[Opening Records provided section]

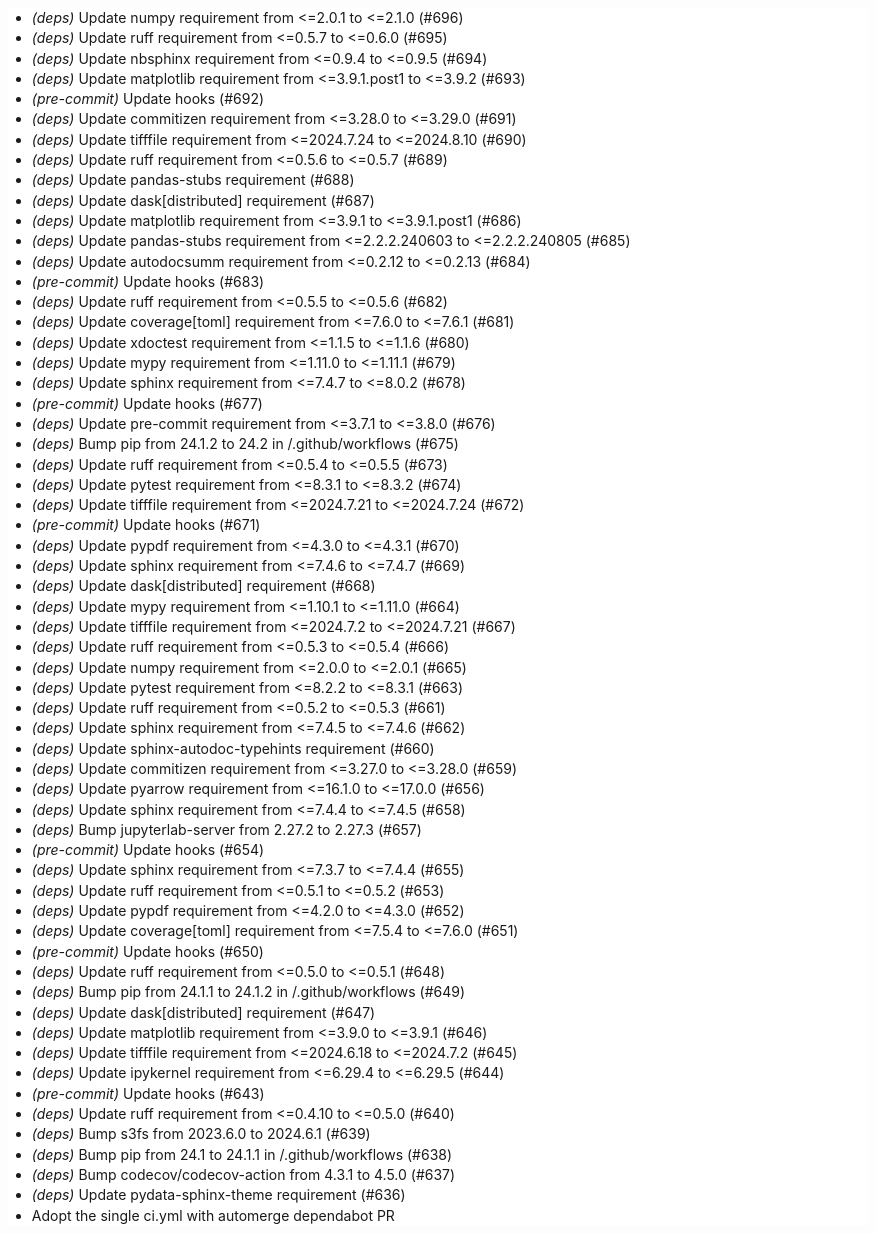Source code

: - *(deps)* Update numpy requirement from \<=2.0.1 to \<=2.1.0 (#696)
- *(deps)* Update ruff requirement from \<=0.5.7 to \<=0.6.0 (#695)
- *(deps)* Update nbsphinx requirement from \<=0.9.4 to \<=0.9.5 (#694)
- *(deps)* Update matplotlib requirement from \<=3.9.1.post1 to \<=3.9.2 (#693)
- *(pre-commit)* Update hooks (#692)
- *(deps)* Update commitizen requirement from \<=3.28.0 to \<=3.29.0 (#691)
- *(deps)* Update tifffile requirement from \<=2024.7.24 to \<=2024.8.10 (#690)
- *(deps)* Update ruff requirement from \<=0.5.6 to \<=0.5.7 (#689)
- *(deps)* Update pandas-stubs requirement (#688)
- *(deps)* Update dask[distributed] requirement (#687)
- *(deps)* Update matplotlib requirement from \<=3.9.1 to \<=3.9.1.post1 (#686)
- *(deps)* Update pandas-stubs requirement from \<=2.2.2.240603 to \<=2.2.2.240805 (#685)
- *(deps)* Update autodocsumm requirement from \<=0.2.12 to \<=0.2.13 (#684)
- *(pre-commit)* Update hooks (#683)
- *(deps)* Update ruff requirement from \<=0.5.5 to \<=0.5.6 (#682)
- *(deps)* Update coverage[toml] requirement from \<=7.6.0 to \<=7.6.1 (#681)
- *(deps)* Update xdoctest requirement from \<=1.1.5 to \<=1.1.6 (#680)
- *(deps)* Update mypy requirement from \<=1.11.0 to \<=1.11.1 (#679)
- *(deps)* Update sphinx requirement from \<=7.4.7 to \<=8.0.2 (#678)
- *(pre-commit)* Update hooks (#677)
- *(deps)* Update pre-commit requirement from \<=3.7.1 to \<=3.8.0 (#676)
- *(deps)* Bump pip from 24.1.2 to 24.2 in /.github/workflows (#675)
- *(deps)* Update ruff requirement from \<=0.5.4 to \<=0.5.5 (#673)
- *(deps)* Update pytest requirement from \<=8.3.1 to \<=8.3.2 (#674)
- *(deps)* Update tifffile requirement from \<=2024.7.21 to \<=2024.7.24 (#672)
- *(pre-commit)* Update hooks (#671)
- *(deps)* Update pypdf requirement from \<=4.3.0 to \<=4.3.1 (#670)
- *(deps)* Update sphinx requirement from \<=7.4.6 to \<=7.4.7 (#669)
- *(deps)* Update dask[distributed] requirement (#668)
- *(deps)* Update mypy requirement from \<=1.10.1 to \<=1.11.0 (#664)
- *(deps)* Update tifffile requirement from \<=2024.7.2 to \<=2024.7.21 (#667)
- *(deps)* Update ruff requirement from \<=0.5.3 to \<=0.5.4 (#666)
- *(deps)* Update numpy requirement from \<=2.0.0 to \<=2.0.1 (#665)
- *(deps)* Update pytest requirement from \<=8.2.2 to \<=8.3.1 (#663)
- *(deps)* Update ruff requirement from \<=0.5.2 to \<=0.5.3 (#661)
- *(deps)* Update sphinx requirement from \<=7.4.5 to \<=7.4.6 (#662)
- *(deps)* Update sphinx-autodoc-typehints requirement (#660)
- *(deps)* Update commitizen requirement from \<=3.27.0 to \<=3.28.0 (#659)
- *(deps)* Update pyarrow requirement from \<=16.1.0 to \<=17.0.0 (#656)
- *(deps)* Update sphinx requirement from \<=7.4.4 to \<=7.4.5 (#658)
- *(deps)* Bump jupyterlab-server from 2.27.2 to 2.27.3 (#657)
- *(pre-commit)* Update hooks (#654)
- *(deps)* Update sphinx requirement from \<=7.3.7 to \<=7.4.4 (#655)
- *(deps)* Update ruff requirement from \<=0.5.1 to \<=0.5.2 (#653)
- *(deps)* Update pypdf requirement from \<=4.2.0 to \<=4.3.0 (#652)
- *(deps)* Update coverage[toml] requirement from \<=7.5.4 to \<=7.6.0 (#651)
- *(pre-commit)* Update hooks (#650)
- *(deps)* Update ruff requirement from \<=0.5.0 to \<=0.5.1 (#648)
- *(deps)* Bump pip from 24.1.1 to 24.1.2 in /.github/workflows (#649)
- *(deps)* Update dask[distributed] requirement (#647)
- *(deps)* Update matplotlib requirement from \<=3.9.0 to \<=3.9.1 (#646)
- *(deps)* Update tifffile requirement from \<=2024.6.18 to \<=2024.7.2 (#645)
- *(deps)* Update ipykernel requirement from \<=6.29.4 to \<=6.29.5 (#644)
- *(pre-commit)* Update hooks (#643)
- *(deps)* Update ruff requirement from \<=0.4.10 to \<=0.5.0 (#640)
- *(deps)* Bump s3fs from 2023.6.0 to 2024.6.1 (#639)
- *(deps)* Bump pip from 24.1 to 24.1.1 in /.github/workflows (#638)
- *(deps)* Bump codecov/codecov-action from 4.3.1 to 4.5.0 (#637)
- *(deps)* Update pydata-sphinx-theme requirement (#636)
- Adopt the single ci.yml with automerge dependabot PR
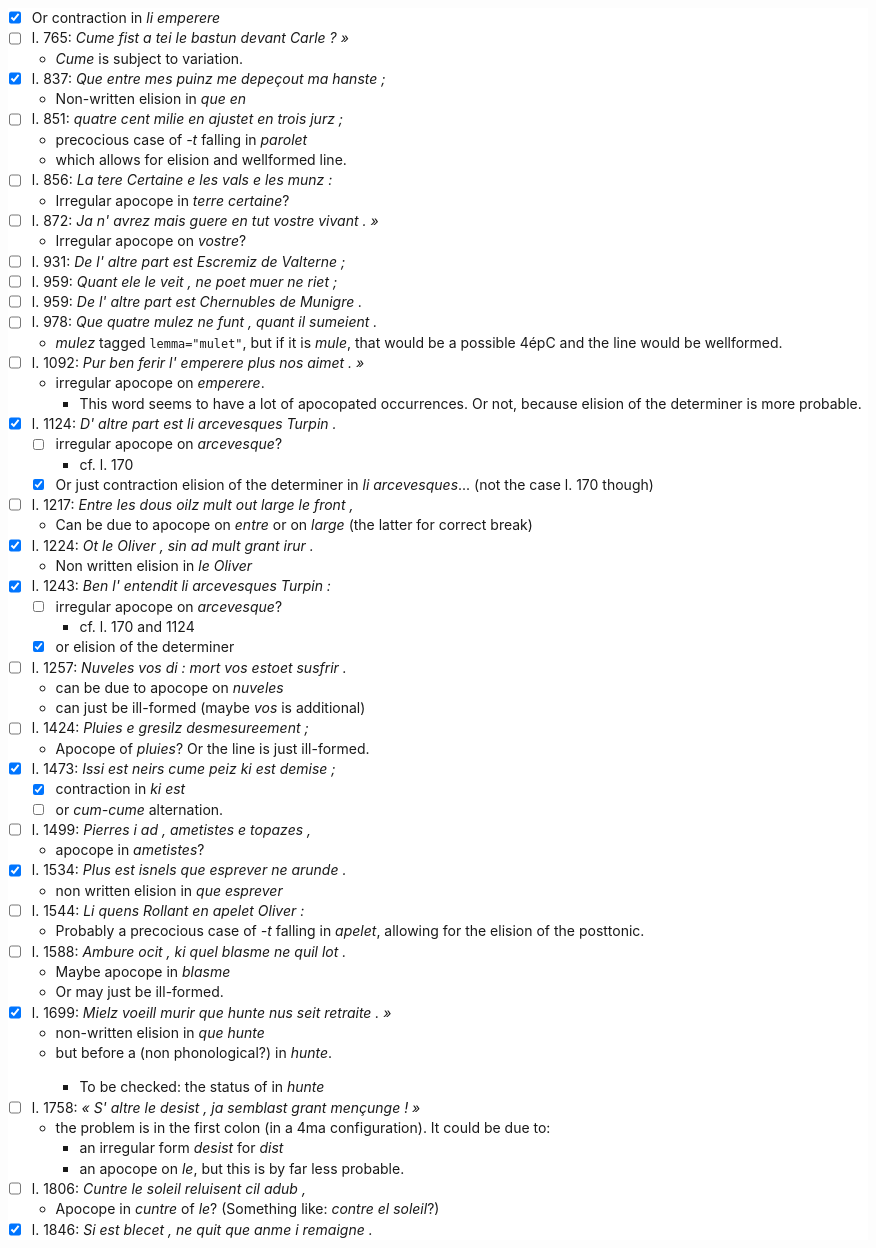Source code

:   - [x] Or contraction in _li emperere_
- [ ] l. 765: _Cume fist a tei le bastun devant Carle ? »_
  - _Cume_ is subject to variation.
- [x] l. 837: _Que entre mes puinz me depeçout ma hanste ;_
  - Non-written elision in _que en_
- [ ] l. 851: _quatre cent milie en ajustet en trois jurz ;_
  - precocious case of _-t_ falling in _parolet_
  - which allows for elision and wellformed line.
- [ ] l. 856: _La tere Certaine e les vals e les munz :_
  - Irregular apocope in _terre certaine_?
- [ ] l. 872: _Ja n' avrez mais guere en tut vostre vivant . »_
  - Irregular apocope on _vostre_?
- [ ] l. 931: _De l' altre part est Escremiz de Valterne ;_
- [ ] l. 959: _Quant ele le veit , ne poet muer ne riet ;_
- [ ] l. 959: _De l' altre part est Chernubles de Munigre ._
- [ ] l. 978: _Que quatre mulez ne funt , quant il sumeient ._
  - _mulez_ tagged `lemma="mulet"`, but if it is _mule_, that would be a possible 4épC and the line would be wellformed.
- [ ] l. 1092: _Pur ben ferir l' emperere plus nos aimet . »_
  - irregular apocope on _emperere_.
    - This word seems to have a lot of apocopated occurrences. Or not, because elision of the determiner is more probable.
- [x] l. 1124: _D' altre part est li arcevesques Turpin ._
  - [ ] irregular apocope on _arcevesque_?
    - cf. l. 170
  - [x] Or just contraction elision of the determiner in _li arcevesques_... (not the case l. 170 though)
- [ ] l. 1217: _Entre les dous oilz mult out large le front ,_
  - Can be due to apocope on _entre_ or on _large_ (the latter for correct break)
- [x] l. 1224: _Ot le Oliver , sin ad mult grant irur ._
  - Non written elision in _le Oliver_
- [x] l. 1243: _Ben l' entendit li arcevesques Turpin :_
  - [ ] irregular apocope on _arcevesque_?
    - cf. l. 170 and 1124
  - [x] or elision of the determiner
- [ ] l. 1257: _Nuveles vos di : mort vos estoet susfrir ._
  - can be due to apocope on _nuveles_
  - can just be ill-formed (maybe _vos_ is additional)
- [ ] l. 1424: _Pluies e gresilz desmesureement ;_
  - Apocope of _pluies_? Or the line is just ill-formed.
- [x] l. 1473: _Issi est neirs cume peiz ki est demise ;_
  - [x] contraction in _ki est_
  - [ ] or _cum-cume_ alternation.
- [ ] l. 1499: _Pierres i ad , ametistes e topazes ,_
  - apocope in _ametistes_?
- [x] l. 1534: _Plus est isnels que esprever ne arunde ._
  - non written elision in _que esprever_
- [ ] l. 1544: _Li quens Rollant en apelet Oliver :_
  - Probably a precocious case of _-t_ falling in _apelet_, allowing for the elision of the posttonic.
- [ ] l. 1588: _Ambure ocit , ki quel blasme ne quil lot ._
  - Maybe apocope in _blasme_
  - Or may just be ill-formed.
- [x] l. 1699: _Mielz voeill murir que hunte nus seit retraite . »_
  - non-written elision in _que hunte_
  - but before a (non phonological?) <h> in _hunte_.
    - To be checked: the status of <h> in _hunte_
- [ ] l. 1758: _« S' altre le desist , ja semblast grant mençunge ! »_
  - the problem is in the first colon (in a 4ma configuration). It could be due to:
    - an irregular form _desist_ for _dist_
    - an apocope on _le_, but this is by far less probable.
- [ ] l. 1806: _Cuntre le soleil reluisent cil adub ,_
  - Apocope in _cuntre_ of _le_? (Something like: _contre el soleil_?)
- [x] l. 1846: _Si est blecet , ne quit que anme i remaigne ._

[Closing Records provided section]

Exercise directions: Repeat the lines above, starting at the first and stopping after the line that holds "- *(deps)* Update nbsphinx", with the pictures left out.

Result for this exercise:
Source code

: - *(deps)* Update numpy requirement from \<=2.0.1 to \<=2.1.0 (#696)
- *(deps)* Update ruff requirement from \<=0.5.7 to \<=0.6.0 (#695)
- *(deps)* Update nbsphinx requirement from \<=0.9.4 to \<=0.9.5 (#694)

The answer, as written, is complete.